Pain (nociceptive) input soon after spinal cord injury (SCI) expands the area of tissue loss (secondary injury) and impairs long-term recovery. Evidence suggests that nociceptive stimulation has this effect because it promotes acute hemorrhage. Disrupting communication with the brain blocks this effect. The current study examined whether rostral systems exacerbate tissue loss because pain input drives an increase in systolic blood pressure (BP) and flow that fuels blood infiltration. Rats received a moderate contusion injury to the lower thoracic (T12) spinal cord. Communication with rostral processes was disrupted by cutting the spinal cord 18 h later at T2. Noxious electrical stimulation (shock) applied to the tail (Experiment 1), or application of the irritant capsaicin to one hind paw (Experiment 2), increased hemorrhage at the site of injury. Shock, but not capsaicin, increased systolic BP and tail blood flow in sham-operated rats. Cutting communication with the brain blocked the shock-induced increase in systolic BP and tail blood flow. Experiment 3 examined the effect of artificially driving a rise in BP with norepinephrine (NE) in animals that received shock. Spinal transection attenuated hemorrhage in vehicle-treated rats. Treatment with NE drove a robust increase in BP and tail blood flow but did not increase the extent of hemorrhage. The results suggest pain input after SCI can engage rostral processes that fuel hemorrhage and drive sustained cardiovascular output. An increase in BP was not, however, necessary or sufficient to drive hemorrhage, implicating other brain-dependent processes.

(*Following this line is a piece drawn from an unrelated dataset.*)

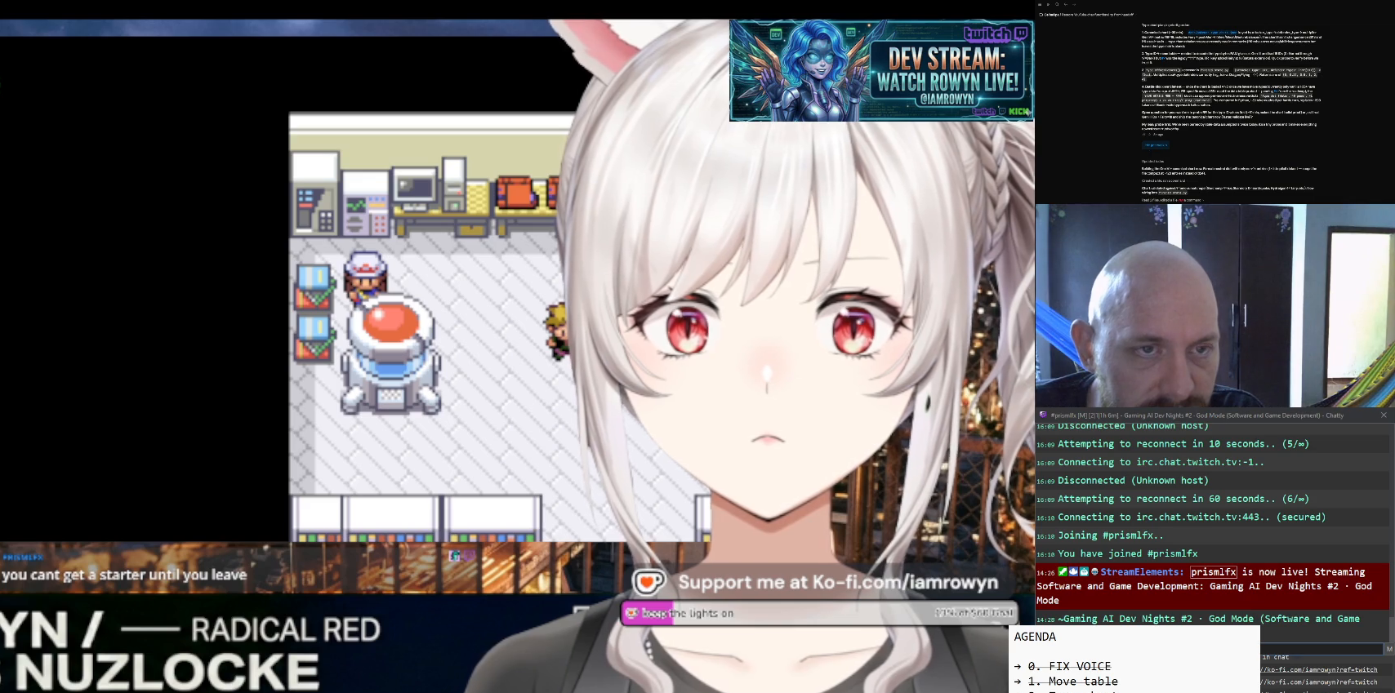
{"buttons": ["DPAD_DOWN"], "events": []}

脊髓损伤(SCI)后不久的疼痛(伤害性)输入会扩大组织损失(继发性损伤)的范围,并损害长期恢复。有证据表明,伤害性刺激具有这种作用是因为它会促进急性出血。中断与大脑的通讯可阻止这种作用。当前的研究调查了延髓系统是否会加剧组织损失,因为疼痛输入会导致收缩压(BP)升高和血流量增加,从而加剧血液浸润。给大鼠的下胸段(T12)脊髓造成中度挫伤。18小时后在T2处切断脊髓,从而中断与延髓的通讯。对尾巴施加有害电刺激(电击)(实验1),或在后爪之一上涂抹刺激性辣椒素(实验2),会增加损伤部位的出血。在假手术大鼠中,电击而非辣椒素会增加收缩压和尾巴血流量。切断与大脑的通讯可阻止电击引起的收缩压和尾巴血流量增加。实验3研究了在接受电击的动物中用去甲肾上腺素(NE)人为地使血压升高的影响。脊髓横断可减轻接受赋形剂治疗的大鼠的出血。用NE治疗可使血压和尾巴血流量大幅增加,但不会增加出血程度。结果表明,SCI后的疼痛输入可激活延髓过程,从而加剧出血并驱动持续的心血管输出。然而,血压升高并非驱动出血的必要或充分条件,这意味着存在其他依赖大脑的过程。